Closed callumparr closed 3 years ago

callumparr commented 3 years ago

Do you have any rough estimate for run time and also expected file size.

My hdf5 is generated and round 100Gb but the data.json file has been running for 2 days and is creeping up to 600Gb. Eventalign file from nanopolish is close to 300Gb. I am little worried what the sys.admin will say. Ideally I like to keep the files for later if I need to run diff.mod again. Do you normally reduce the number of reads to consider per transcript?

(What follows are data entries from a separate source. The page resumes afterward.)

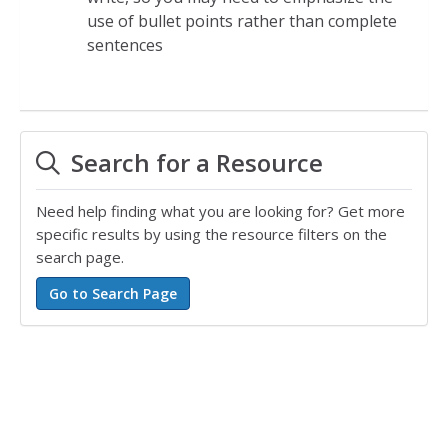
use of bullet points rather than complete
sentences
Search for a Resource
Need help finding what you are looking for? Get more
specific results by using the resource filters on the
search page.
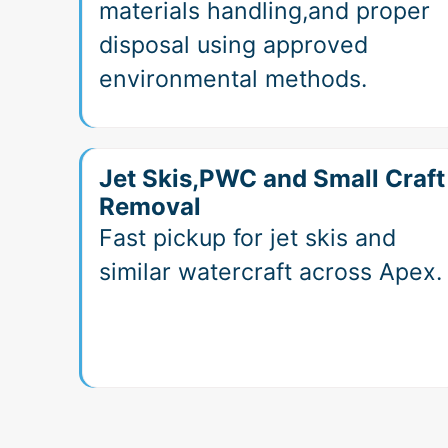
materials handling,and proper
disposal using approved
environmental methods.
Jet Skis,PWC and Small Craft
Removal
Fast pickup for jet skis and
similar watercraft across Apex.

Library size is around 2M total reads and around 1.5M passed basecalled reads.

Is this expected file sizes?

ploy-np commented 3 years ago

We have improved the xpore-dataprep script to run faster and require less storage space. But it's in the "fastdataprep" branch. In my experiment, with the new script, it took 4 hours using 1 CPU, 5GB memory for 890,267 reads. For the outputs, it first processed 196GB nanopolish_eventalign.txt into 26GB nanopolish.combine then created 3.5 GB data.json.

callumparr commented 3 years ago

Oh cool, that's an impressive reduction. Is that with the --genome added or still considering all transcripts?

ploy-np commented 3 years ago

I tried with the --genome flag, but the performance should be the same without this flag. This was done with the parameters --readcount_min 15 --readcount_max 1000, which is sufficient for xpore-diffmod.

ploy-np commented 3 years ago

Noted that even with the --genome flag, the software still considers all transcripts.